Au moment où Durand de Maillane écrit son Dictionnaire, les certificats et attestations provenant des registres de paroisse sont devenus incontournables pour se marier de manière valide :

Le règlement du Concile de Trente touchant les vagabonds et gens sans domicile est exactement suivi dans la pratique du royaume, il y avait été déjà adopté par plusieurs conciles de France, (…).

En conséquence les curés à qui ces gens s'adressent, soit qu'ils soient tous étrangers ou qu'il n'y ait que l'une des parties, sont dans l'usage d'exiger : 1°. L'extrait du baptême, les extraits de mort de leurs père et mère, ou leur consentement s'ils sont encore en vie, et que ces passants soient mineurs.
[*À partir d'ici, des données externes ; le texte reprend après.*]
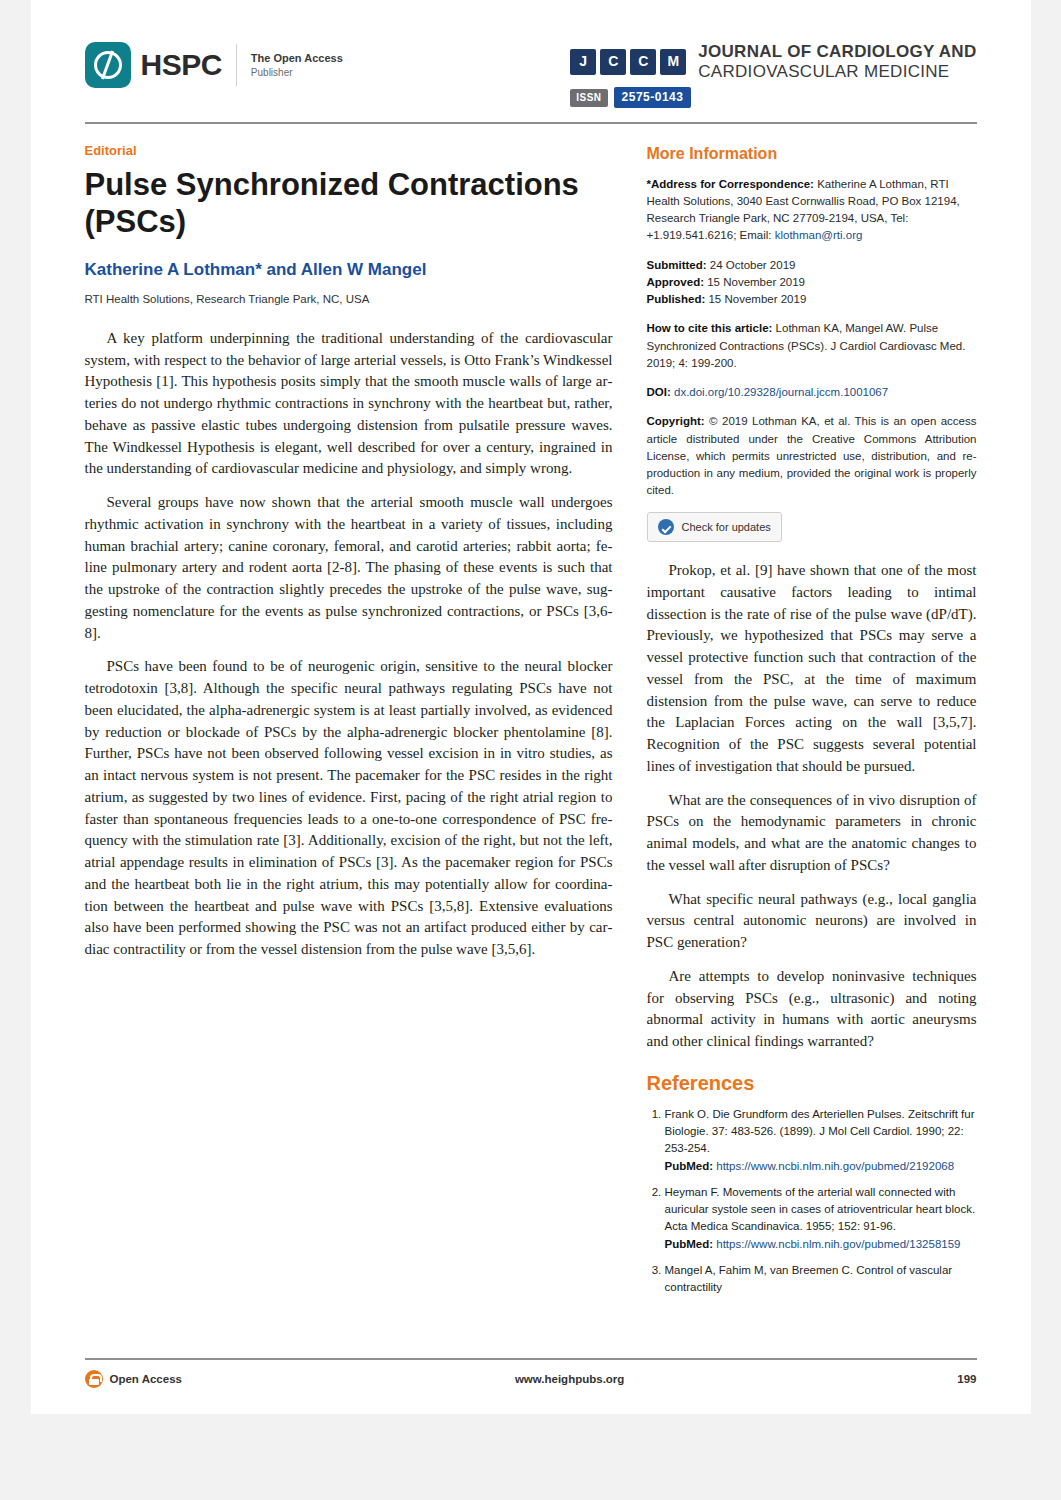HSPC
The Open Access Publisher
JCCM
JOURNAL OF CARDIOLOGY AND
CARDIOVASCULAR MEDICINE
ISSN 2575-0143
Editorial
Pulse Synchronized Contractions (PSCs)
Katherine A Lothman* and Allen W Mangel
RTI Health Solutions, Research Triangle Park, NC, USA
A key platform underpinning the traditional understanding of the cardiovascular system, with respect to the behavior of large arterial vessels, is Otto Frank’s Windkessel Hypothesis [1]. This hypothesis posits simply that the smooth muscle walls of large arteries do not undergo rhythmic contractions in synchrony with the heartbeat but, rather, behave as passive elastic tubes undergoing distension from pulsatile pressure waves. The Windkessel Hypothesis is elegant, well described for over a century, ingrained in the understanding of cardiovascular medicine and physiology, and simply wrong.
Several groups have now shown that the arterial smooth muscle wall undergoes rhythmic activation in synchrony with the heartbeat in a variety of tissues, including human brachial artery; canine coronary, femoral, and carotid arteries; rabbit aorta; feline pulmonary artery and rodent aorta [2-8]. The phasing of these events is such that the upstroke of the contraction slightly precedes the upstroke of the pulse wave, suggesting nomenclature for the events as pulse synchronized contractions, or PSCs [3,6-8].
PSCs have been found to be of neurogenic origin, sensitive to the neural blocker tetrodotoxin [3,8]. Although the specific neural pathways regulating PSCs have not been elucidated, the alpha-adrenergic system is at least partially involved, as evidenced by reduction or blockade of PSCs by the alpha-adrenergic blocker phentolamine [8]. Further, PSCs have not been observed following vessel excision in in vitro studies, as an intact nervous system is not present. The pacemaker for the PSC resides in the right atrium, as suggested by two lines of evidence. First, pacing of the right atrial region to faster than spontaneous frequencies leads to a one-to-one correspondence of PSC frequency with the stimulation rate [3]. Additionally, excision of the right, but not the left, atrial appendage results in elimination of PSCs [3]. As the pacemaker region for PSCs and the heartbeat both lie in the right atrium, this may potentially allow for coordination between the heartbeat and pulse wave with PSCs [3,5,8]. Extensive evaluations also have been performed showing the PSC was not an artifact produced either by cardiac contractility or from the vessel distension from the pulse wave [3,5,6].
More Information
*Address for Correspondence: Katherine A Lothman, RTI Health Solutions, 3040 East Cornwallis Road, PO Box 12194, Research Triangle Park, NC 27709-2194, USA, Tel: +1.919.541.6216; Email: klothman@rti.org
Submitted: 24 October 2019
Approved: 15 November 2019
Published: 15 November 2019
How to cite this article: Lothman KA, Mangel AW. Pulse Synchronized Contractions (PSCs). J Cardiol Cardiovasc Med. 2019; 4: 199-200.
DOI: dx.doi.org/10.29328/journal.jccm.1001067
Copyright: © 2019 Lothman KA, et al. This is an open access article distributed under the Creative Commons Attribution License, which permits unrestricted use, distribution, and re-production in any medium, provided the original work is properly cited.
Check for updates
Prokop, et al. [9] have shown that one of the most important causative factors leading to intimal dissection is the rate of rise of the pulse wave (dP/dT). Previously, we hypothesized that PSCs may serve a vessel protective function such that contraction of the vessel from the PSC, at the time of maximum distension from the pulse wave, can serve to reduce the Laplacian Forces acting on the wall [3,5,7]. Recognition of the PSC suggests several potential lines of investigation that should be pursued.
What are the consequences of in vivo disruption of PSCs on the hemodynamic parameters in chronic animal models, and what are the anatomic changes to the vessel wall after disruption of PSCs?
What specific neural pathways (e.g., local ganglia versus central autonomic neurons) are involved in PSC generation?
Are attempts to develop noninvasive techniques for observing PSCs (e.g., ultrasonic) and noting abnormal activity in humans with aortic aneurysms and other clinical findings warranted?
References
Frank O. Die Grundform des Arteriellen Pulses. Zeitschrift fur Biologie. 37: 483-526. (1899). J Mol Cell Cardiol. 1990; 22: 253-254.
PubMed: https://www.ncbi.nlm.nih.gov/pubmed/2192068
Heyman F. Movements of the arterial wall connected with auricular systole seen in cases of atrioventricular heart block. Acta Medica Scandinavica. 1955; 152: 91-96.
PubMed: https://www.ncbi.nlm.nih.gov/pubmed/13258159
Mangel A, Fahim M, van Breemen C. Control of vascular contractility
Open Access
www.heighpubs.org
199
2°. Le consentement du tuteur ou curateur et des proches parents s'ils sont mineurs. 3°. La réquisition faite au père et à la mère, s'ils sont encore vivants, et que les passagers aient atteint l'âge de majorité. 4°. L'attestation du curé de leur naissance et des parents, qui certifient avoir une pleine connaissance que cette personne n'a pas été mariée, ou est veuve ou veuf. 5°. Si la personne a été mariée, on demande l'extrait mortuaire de feu son époux. Tous ces actes doivent être légalisés par l'ordinaire du lieu de naissance.238

On voit par l'abondance des documents exigés par les curés au moment de marier des personnes qui ne sont pas de leur paroisse qu'il devient très difficile de se marier hors de sa paroisse ou de son diocèse d'origine, en témoigne le cas déjà cité plus haut de Joseph Lefebvre, obligé de se choisir des tuteurs pour pouvoir se marier239. Cette mobilité géographique réduite pour le mariage favorise peut-être un contrôle accentué des curés sur leurs paroissiens, faisant d'eux des relais pour un pouvoir royal qui cherche à connaître sa population d'administrés.